** WHAT IS REQUIRED **
Word for word, restate every line of the listing that follows.
***** EXERCISE MATERIALS
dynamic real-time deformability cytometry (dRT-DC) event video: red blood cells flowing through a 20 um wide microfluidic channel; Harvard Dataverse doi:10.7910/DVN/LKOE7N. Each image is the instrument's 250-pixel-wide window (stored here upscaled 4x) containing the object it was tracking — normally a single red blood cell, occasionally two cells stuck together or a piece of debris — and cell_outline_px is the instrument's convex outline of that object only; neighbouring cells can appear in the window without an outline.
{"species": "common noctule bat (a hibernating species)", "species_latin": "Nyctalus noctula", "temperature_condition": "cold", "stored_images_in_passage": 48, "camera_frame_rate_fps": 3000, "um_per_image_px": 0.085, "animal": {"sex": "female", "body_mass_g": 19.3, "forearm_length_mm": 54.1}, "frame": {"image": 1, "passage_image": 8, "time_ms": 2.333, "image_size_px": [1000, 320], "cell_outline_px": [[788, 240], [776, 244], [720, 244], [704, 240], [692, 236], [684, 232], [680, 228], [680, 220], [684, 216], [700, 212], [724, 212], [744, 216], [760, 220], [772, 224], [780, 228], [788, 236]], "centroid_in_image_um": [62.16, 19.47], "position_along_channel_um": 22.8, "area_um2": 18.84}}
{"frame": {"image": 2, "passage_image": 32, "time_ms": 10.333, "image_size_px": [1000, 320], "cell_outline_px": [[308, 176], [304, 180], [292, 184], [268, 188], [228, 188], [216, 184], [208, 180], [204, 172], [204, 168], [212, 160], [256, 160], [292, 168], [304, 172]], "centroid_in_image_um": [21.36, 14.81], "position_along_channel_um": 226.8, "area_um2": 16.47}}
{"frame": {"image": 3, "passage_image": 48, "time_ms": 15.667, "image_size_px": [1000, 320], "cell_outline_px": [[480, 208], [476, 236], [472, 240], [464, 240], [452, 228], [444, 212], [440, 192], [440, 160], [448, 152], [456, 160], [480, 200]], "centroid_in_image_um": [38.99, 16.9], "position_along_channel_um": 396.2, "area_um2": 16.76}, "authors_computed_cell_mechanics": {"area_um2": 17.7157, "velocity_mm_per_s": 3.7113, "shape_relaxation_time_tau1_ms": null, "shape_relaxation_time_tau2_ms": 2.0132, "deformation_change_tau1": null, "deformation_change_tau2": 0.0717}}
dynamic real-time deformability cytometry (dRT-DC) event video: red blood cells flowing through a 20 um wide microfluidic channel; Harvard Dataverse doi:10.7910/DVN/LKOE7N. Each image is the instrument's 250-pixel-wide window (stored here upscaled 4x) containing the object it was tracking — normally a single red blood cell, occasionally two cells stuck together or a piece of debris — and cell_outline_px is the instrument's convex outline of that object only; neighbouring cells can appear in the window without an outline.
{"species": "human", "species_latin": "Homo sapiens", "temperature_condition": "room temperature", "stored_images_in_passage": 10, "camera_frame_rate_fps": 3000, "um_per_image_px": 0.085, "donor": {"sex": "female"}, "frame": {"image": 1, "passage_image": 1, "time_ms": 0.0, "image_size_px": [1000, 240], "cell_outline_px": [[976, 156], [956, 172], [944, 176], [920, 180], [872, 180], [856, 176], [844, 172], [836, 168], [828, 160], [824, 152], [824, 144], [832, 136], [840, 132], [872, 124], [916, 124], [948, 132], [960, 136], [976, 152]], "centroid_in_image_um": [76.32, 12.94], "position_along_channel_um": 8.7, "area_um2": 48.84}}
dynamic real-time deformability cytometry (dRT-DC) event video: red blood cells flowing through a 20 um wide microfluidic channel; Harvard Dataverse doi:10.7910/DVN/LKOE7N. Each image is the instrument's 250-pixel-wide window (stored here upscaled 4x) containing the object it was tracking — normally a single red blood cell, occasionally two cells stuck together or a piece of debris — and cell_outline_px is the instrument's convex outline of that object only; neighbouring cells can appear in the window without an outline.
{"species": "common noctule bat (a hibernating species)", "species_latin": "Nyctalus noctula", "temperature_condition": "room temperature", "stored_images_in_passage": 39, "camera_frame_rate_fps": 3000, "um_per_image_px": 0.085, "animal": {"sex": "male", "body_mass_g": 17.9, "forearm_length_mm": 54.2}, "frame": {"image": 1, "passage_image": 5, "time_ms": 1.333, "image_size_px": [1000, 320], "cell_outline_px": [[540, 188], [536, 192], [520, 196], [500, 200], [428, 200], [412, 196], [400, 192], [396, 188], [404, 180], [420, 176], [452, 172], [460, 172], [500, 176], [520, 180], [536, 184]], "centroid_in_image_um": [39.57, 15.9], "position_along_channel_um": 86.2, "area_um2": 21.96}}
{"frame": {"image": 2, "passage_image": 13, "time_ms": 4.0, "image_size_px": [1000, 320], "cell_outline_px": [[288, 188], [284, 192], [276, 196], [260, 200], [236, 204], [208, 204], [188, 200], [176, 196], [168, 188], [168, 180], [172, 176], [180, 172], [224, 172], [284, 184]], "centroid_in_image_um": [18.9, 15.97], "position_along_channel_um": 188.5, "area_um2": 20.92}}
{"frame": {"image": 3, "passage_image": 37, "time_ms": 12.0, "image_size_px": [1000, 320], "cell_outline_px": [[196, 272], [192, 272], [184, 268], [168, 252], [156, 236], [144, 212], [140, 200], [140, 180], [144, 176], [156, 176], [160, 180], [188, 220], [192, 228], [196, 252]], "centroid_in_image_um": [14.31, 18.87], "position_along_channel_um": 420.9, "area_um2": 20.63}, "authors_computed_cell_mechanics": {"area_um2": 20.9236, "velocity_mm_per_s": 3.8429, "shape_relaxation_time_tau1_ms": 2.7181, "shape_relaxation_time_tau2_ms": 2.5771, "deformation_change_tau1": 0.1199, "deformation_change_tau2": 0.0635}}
**********
** COMPLETED EXERCISE **
dynamic real-time deformability cytometry (dRT-DC) event video: red blood cells flowing through a 20 um wide microfluidic channel; Harvard Dataverse doi:10.7910/DVN/LKOE7N. Each image is the instrument's 250-pixel-wide window (stored here upscaled 4x) containing the object it was tracking — normally a single red blood cell, occasionally two cells stuck together or a piece of debris — and cell_outline_px is the instrument's convex outline of that object only; neighbouring cells can appear in the window without an outline.
{"species": "common noctule bat (a hibernating species)", "species_latin": "Nyctalus noctula", "temperature_condition": "cold", "stored_images_in_passage": 48, "camera_frame_rate_fps": 3000, "um_per_image_px": 0.085, "animal": {"sex": "female", "body_mass_g": 19.3, "forearm_length_mm": 54.1}, "frame": {"image": 1, "passage_image": 8, "time_ms": 2.333, "image_size_px": [1000, 320], "cell_outline_px": [[788, 240], [776, 244], [720, 244], [704, 240], [692, 236], [684, 232], [680, 228], [680, 220], [684, 216], [700, 212], [724, 212], [744, 216], [760, 220], [772, 224], [780, 228], [788, 236]], "centroid_in_image_um": [62.16, 19.47], "position_along_channel_um": 22.8, "area_um2": 18.84}}
{"frame": {"image": 2, "passage_image": 32, "time_ms": 10.333, "image_size_px": [1000, 320], "cell_outline_px": [[308, 176], [304, 180], [292, 184], [268, 188], [228, 188], [216, 184], [208, 180], [204, 172], [204, 168], [212, 160], [256, 160], [292, 168], [304, 172]], "centroid_in_image_um": [21.36, 14.81], "position_along_channel_um": 226.8, "area_um2": 16.47}}
{"frame": {"image": 3, "passage_image": 48, "time_ms": 15.667, "image_size_px": [1000, 320], "cell_outline_px": [[480, 208], [476, 236], [472, 240], [464, 240], [452, 228], [444, 212], [440, 192], [440, 160], [448, 152], [456, 160], [480, 200]], "centroid_in_image_um": [38.99, 16.9], "position_along_channel_um": 396.2, "area_um2": 16.76}, "authors_computed_cell_mechanics": {"area_um2": 17.7157, "velocity_mm_per_s": 3.7113, "shape_relaxation_time_tau1_ms": null, "shape_relaxation_time_tau2_ms": 2.0132, "deformation_change_tau1": null, "deformation_change_tau2": 0.0717}}
dynamic real-time deformability cytometry (dRT-DC) event video: red blood cells flowing through a 20 um wide microfluidic channel; Harvard Dataverse doi:10.7910/DVN/LKOE7N. Each image is the instrument's 250-pixel-wide window (stored here upscaled 4x) containing the object it was tracking — normally a single red blood cell, occasionally two cells stuck together or a piece of debris — and cell_outline_px is the instrument's convex outline of that object only; neighbouring cells can appear in the window without an outline.
{"species": "human", "species_latin": "Homo sapiens", "temperature_condition": "room temperature", "stored_images_in_passage": 10, "camera_frame_rate_fps": 3000, "um_per_image_px": 0.085, "donor": {"sex": "female"}, "frame": {"image": 1, "passage_image": 1, "time_ms": 0.0, "image_size_px": [1000, 240], "cell_outline_px": [[976, 156], [956, 172], [944, 176], [920, 180], [872, 180], [856, 176], [844, 172], [836, 168], [828, 160], [824, 152], [824, 144], [832, 136], [840, 132], [872, 124], [916, 124], [948, 132], [960, 136], [976, 152]], "centroid_in_image_um": [76.32, 12.94], "position_along_channel_um": 8.7, "area_um2": 48.84}}
dynamic real-time deformability cytometry (dRT-DC) event video: red blood cells flowing through a 20 um wide microfluidic channel; Harvard Dataverse doi:10.7910/DVN/LKOE7N. Each image is the instrument's 250-pixel-wide window (stored here upscaled 4x) containing the object it was tracking — normally a single red blood cell, occasionally two cells stuck together or a piece of debris — and cell_outline_px is the instrument's convex outline of that object only; neighbouring cells can appear in the window without an outline.
{"species": "common noctule bat (a hibernating species)", "species_latin": "Nyctalus noctula", "temperature_condition": "room temperature", "stored_images_in_passage": 39, "camera_frame_rate_fps": 3000, "um_per_image_px": 0.085, "animal": {"sex": "male", "body_mass_g": 17.9, "forearm_length_mm": 54.2}, "frame": {"image": 1, "passage_image": 5, "time_ms": 1.333, "image_size_px": [1000, 320], "cell_outline_px": [[540, 188], [536, 192], [520, 196], [500, 200], [428, 200], [412, 196], [400, 192], [396, 188], [404, 180], [420, 176], [452, 172], [460, 172], [500, 176], [520, 180], [536, 184]], "centroid_in_image_um": [39.57, 15.9], "position_along_channel_um": 86.2, "area_um2": 21.96}}
{"frame": {"image": 2, "passage_image": 13, "time_ms": 4.0, "image_size_px": [1000, 320], "cell_outline_px": [[288, 188], [284, 192], [276, 196], [260, 200], [236, 204], [208, 204], [188, 200], [176, 196], [168, 188], [168, 180], [172, 176], [180, 172], [224, 172], [284, 184]], "centroid_in_image_um": [18.9, 15.97], "position_along_channel_um": 188.5, "area_um2": 20.92}}
{"frame": {"image": 3, "passage_image": 37, "time_ms": 12.0, "image_size_px": [1000, 320], "cell_outline_px": [[196, 272], [192, 272], [184, 268], [168, 252], [156, 236], [144, 212], [140, 200], [140, 180], [144, 176], [156, 176], [160, 180], [188, 220], [192, 228], [196, 252]], "centroid_in_image_um": [14.31, 18.87], "position_along_channel_um": 420.9, "area_um2": 20.63}, "authors_computed_cell_mechanics": {"area_um2": 20.9236, "velocity_mm_per_s": 3.8429, "shape_relaxation_time_tau1_ms": 2.7181, "shape_relaxation_time_tau2_ms": 2.5771, "deformation_change_tau1": 0.1199, "deformation_change_tau2": 0.0635}}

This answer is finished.